Page 7: Shaheda Favorites Box

together, squeeze some lemon over the top and sprinkle with loads of fresh cilantro. Oh! As always, check for salt and pepper.

Other things you’ll need to do Prepare a pot of rice. If you are feeling like you deserve a treat, stir a little butter into the hot rice. I really wish I had a foolproof way to teach you how to poach an egg, but let me tell you, it really is just practice and some vinegar in the water. That was the only way I got it when I first started doing it. Over and over, poached eggs on everything! This is a technique that sums it up very nicely. Alton Brown is a genius. If this intrigues you, give it a shot; they are perfect on this meal. If not, you can always just serve a sunny side up or over easy egg on these lentils. I would avoid trying to hard boil this egg, because that works best with older eggs and your eggs are fresh! Fresh eggs are great for all things except hard boiling.

To serve Find a nice deep bowl, like one you would use for udon noodles or something. Place a scoop of hot jasmine rice on the bottom. Cover it with stewed lentils and gently place your poached egg(s) on top. Sprinkle your egg with a little course salt, more fresh cilantro and dig in. Serve the roasted cauliflower family style and pass around the oranges afterwards.

SALMON W/GRAPEFRUIT AND AVOCADO SALAD

Salmon, especially the one in your box, does not require much.
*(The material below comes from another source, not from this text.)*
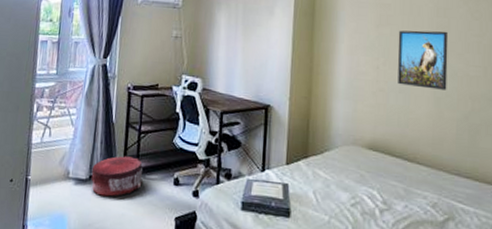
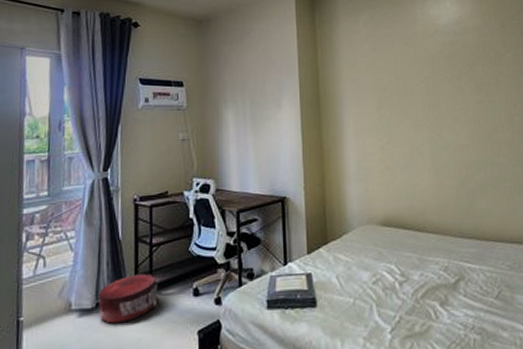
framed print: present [397,30,449,90] -> none [397,107,444,162]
Let’s pat it dry and season it with salt and pepper to start. To me, there is nothing like a simply seared piece of fresh fish, paired with something citrusy. And since we have grapefruit, let’s use that. Heat a little oil in a heavy bottomed skillet. Sear your salmon fillet for about 4 minutes on each side, or until cooked through. Make a quick salad with the grapefruit slices, avocado and cilantro. Serve the fish with this salad on top.